A general approach to systems with randomly pinned particles: unfolding and clarifying the Random Pinning Glass Transition

TL;DR

This paper generalizes the pinning particle method in supercooled liquids to better understand the Random Pinning Glass Transition, revealing new physics and clarifying its unique features compared to standard glass transitions.

Contribution

It introduces a generalized pinning procedure with different temperatures for pinned and non-pinned particles, providing deeper insight into the nature of the RPGT.

Findings

Generalized pinning procedure clarifies RPGT characteristics

New physics emerges from the temperature difference in pinning

Enhanced understanding of the relation between RPGT and standard glass transitions

Abstract

Pinning a fraction of particles from an equilibrium configuration in supercooled liquids has been recently proposed as a way to induce a new kind of glass transition, the Random Pinning Glass Transition (RPGT).
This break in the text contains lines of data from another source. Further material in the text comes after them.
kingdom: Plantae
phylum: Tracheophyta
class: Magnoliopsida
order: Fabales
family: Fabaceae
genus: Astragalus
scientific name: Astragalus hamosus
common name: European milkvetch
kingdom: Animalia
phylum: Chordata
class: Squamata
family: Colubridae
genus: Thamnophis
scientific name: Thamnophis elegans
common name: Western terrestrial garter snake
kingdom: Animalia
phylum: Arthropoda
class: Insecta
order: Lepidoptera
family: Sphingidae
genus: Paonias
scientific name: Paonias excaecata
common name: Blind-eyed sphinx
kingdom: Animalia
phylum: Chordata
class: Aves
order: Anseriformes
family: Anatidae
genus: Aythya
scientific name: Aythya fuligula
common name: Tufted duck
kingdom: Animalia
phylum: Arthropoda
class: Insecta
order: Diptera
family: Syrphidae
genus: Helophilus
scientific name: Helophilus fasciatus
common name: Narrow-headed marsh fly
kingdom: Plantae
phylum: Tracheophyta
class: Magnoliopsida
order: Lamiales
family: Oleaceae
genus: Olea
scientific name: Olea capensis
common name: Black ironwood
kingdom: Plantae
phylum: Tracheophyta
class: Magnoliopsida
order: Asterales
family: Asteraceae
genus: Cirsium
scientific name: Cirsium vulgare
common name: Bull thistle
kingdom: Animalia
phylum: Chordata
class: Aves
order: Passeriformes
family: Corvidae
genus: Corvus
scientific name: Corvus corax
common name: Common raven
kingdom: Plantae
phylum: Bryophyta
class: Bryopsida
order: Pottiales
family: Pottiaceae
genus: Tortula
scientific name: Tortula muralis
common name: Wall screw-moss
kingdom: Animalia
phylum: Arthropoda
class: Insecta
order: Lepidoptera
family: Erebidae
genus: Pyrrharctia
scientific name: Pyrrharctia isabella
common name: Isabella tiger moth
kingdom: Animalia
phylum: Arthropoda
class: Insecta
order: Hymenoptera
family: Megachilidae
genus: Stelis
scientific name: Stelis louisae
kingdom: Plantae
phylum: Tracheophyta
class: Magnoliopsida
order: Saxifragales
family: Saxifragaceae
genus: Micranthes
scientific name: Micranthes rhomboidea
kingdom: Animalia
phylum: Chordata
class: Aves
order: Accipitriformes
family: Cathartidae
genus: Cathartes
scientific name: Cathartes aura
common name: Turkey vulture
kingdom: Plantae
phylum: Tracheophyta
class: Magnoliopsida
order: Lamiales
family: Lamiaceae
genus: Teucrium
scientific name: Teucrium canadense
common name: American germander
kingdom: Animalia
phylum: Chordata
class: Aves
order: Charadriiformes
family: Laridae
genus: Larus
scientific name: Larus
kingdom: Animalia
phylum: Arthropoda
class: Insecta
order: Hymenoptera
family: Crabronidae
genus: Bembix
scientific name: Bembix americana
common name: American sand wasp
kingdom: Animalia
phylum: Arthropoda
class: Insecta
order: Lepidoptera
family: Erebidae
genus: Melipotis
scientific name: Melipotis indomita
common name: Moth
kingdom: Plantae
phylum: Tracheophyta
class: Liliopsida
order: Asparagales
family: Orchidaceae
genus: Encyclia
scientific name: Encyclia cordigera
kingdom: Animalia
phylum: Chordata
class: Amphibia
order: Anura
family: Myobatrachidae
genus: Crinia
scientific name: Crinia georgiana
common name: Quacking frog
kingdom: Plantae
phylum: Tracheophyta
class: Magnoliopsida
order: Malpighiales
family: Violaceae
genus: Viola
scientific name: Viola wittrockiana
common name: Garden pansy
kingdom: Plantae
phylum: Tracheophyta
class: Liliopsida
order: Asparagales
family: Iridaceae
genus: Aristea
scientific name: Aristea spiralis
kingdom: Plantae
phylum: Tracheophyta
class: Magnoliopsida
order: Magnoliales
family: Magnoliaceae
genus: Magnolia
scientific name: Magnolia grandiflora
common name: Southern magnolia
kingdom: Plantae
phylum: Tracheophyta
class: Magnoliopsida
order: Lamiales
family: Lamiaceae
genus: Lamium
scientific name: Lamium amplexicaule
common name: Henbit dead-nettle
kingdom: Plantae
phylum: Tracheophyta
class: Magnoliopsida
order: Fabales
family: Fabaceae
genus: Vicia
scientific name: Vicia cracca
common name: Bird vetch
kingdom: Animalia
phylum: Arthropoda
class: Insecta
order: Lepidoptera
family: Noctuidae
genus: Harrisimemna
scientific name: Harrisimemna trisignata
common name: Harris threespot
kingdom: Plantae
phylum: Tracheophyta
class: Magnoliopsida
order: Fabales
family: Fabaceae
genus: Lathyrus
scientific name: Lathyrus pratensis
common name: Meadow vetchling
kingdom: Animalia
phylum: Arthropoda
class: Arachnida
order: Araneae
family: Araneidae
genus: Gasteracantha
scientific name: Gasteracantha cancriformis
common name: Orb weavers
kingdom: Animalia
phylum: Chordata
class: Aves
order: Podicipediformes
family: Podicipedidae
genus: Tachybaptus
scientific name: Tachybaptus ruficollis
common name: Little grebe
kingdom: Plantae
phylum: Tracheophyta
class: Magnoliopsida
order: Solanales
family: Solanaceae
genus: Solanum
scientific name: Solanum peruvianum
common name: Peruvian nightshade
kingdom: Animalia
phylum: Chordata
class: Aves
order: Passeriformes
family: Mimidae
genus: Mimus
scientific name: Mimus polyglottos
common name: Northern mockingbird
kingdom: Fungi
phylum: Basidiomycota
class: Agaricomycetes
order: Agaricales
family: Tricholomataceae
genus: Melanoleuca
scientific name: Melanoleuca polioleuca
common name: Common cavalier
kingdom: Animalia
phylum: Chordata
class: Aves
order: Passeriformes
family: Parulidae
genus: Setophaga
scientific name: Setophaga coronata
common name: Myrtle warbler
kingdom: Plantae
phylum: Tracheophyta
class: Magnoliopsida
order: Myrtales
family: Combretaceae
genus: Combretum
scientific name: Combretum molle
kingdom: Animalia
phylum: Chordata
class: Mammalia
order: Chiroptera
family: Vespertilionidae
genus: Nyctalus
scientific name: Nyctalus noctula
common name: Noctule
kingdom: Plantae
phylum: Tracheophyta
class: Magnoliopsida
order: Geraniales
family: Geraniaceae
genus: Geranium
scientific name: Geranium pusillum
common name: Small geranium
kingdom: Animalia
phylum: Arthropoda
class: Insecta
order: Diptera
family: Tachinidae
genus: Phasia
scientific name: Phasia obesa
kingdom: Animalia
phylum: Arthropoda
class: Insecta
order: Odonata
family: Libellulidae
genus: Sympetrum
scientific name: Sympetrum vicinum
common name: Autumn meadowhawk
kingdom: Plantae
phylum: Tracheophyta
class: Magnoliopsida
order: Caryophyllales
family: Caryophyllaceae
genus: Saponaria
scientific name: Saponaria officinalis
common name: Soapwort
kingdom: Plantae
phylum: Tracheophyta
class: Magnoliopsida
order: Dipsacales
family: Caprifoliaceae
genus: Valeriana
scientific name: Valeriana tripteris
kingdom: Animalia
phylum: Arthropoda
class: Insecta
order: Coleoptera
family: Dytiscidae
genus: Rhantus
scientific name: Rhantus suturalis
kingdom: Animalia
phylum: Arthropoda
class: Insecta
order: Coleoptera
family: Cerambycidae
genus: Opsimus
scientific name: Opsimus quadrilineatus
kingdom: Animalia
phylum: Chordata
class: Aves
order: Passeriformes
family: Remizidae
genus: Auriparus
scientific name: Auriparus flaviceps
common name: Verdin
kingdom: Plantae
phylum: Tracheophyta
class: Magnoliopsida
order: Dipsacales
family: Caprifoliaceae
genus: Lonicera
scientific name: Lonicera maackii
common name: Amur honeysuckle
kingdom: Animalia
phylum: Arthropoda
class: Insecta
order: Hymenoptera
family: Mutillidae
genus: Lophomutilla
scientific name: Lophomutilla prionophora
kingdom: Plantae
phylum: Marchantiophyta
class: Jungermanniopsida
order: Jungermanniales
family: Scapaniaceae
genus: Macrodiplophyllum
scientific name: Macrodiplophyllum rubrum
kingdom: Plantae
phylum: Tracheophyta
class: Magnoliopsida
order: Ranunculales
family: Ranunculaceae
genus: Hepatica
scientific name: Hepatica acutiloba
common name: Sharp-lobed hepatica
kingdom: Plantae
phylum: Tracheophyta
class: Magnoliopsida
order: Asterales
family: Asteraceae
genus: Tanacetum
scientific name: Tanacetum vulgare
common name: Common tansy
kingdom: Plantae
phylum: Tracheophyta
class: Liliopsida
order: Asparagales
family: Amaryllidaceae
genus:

The RPGT has been predicted to share some features of standard thermodynamic glass transitions and usual first order ones. Thanks to its special nature, the approach and the study of the RPGT appears to be a fairly reachable task compared to the daunting problem of inspecting standard glass transitions. In this Letter we generalize the pinning particle procedure. We study a mean-field system where the pinned configuration is extracted from the equilibrium distribution at temperature $T'$ and the thermodynamics of the non pinned particles is observed at a lower temperature $T$. A more complicated physics emerges from this generalization eventually clarifying the origin and the peculiar characteristics of the RPGT.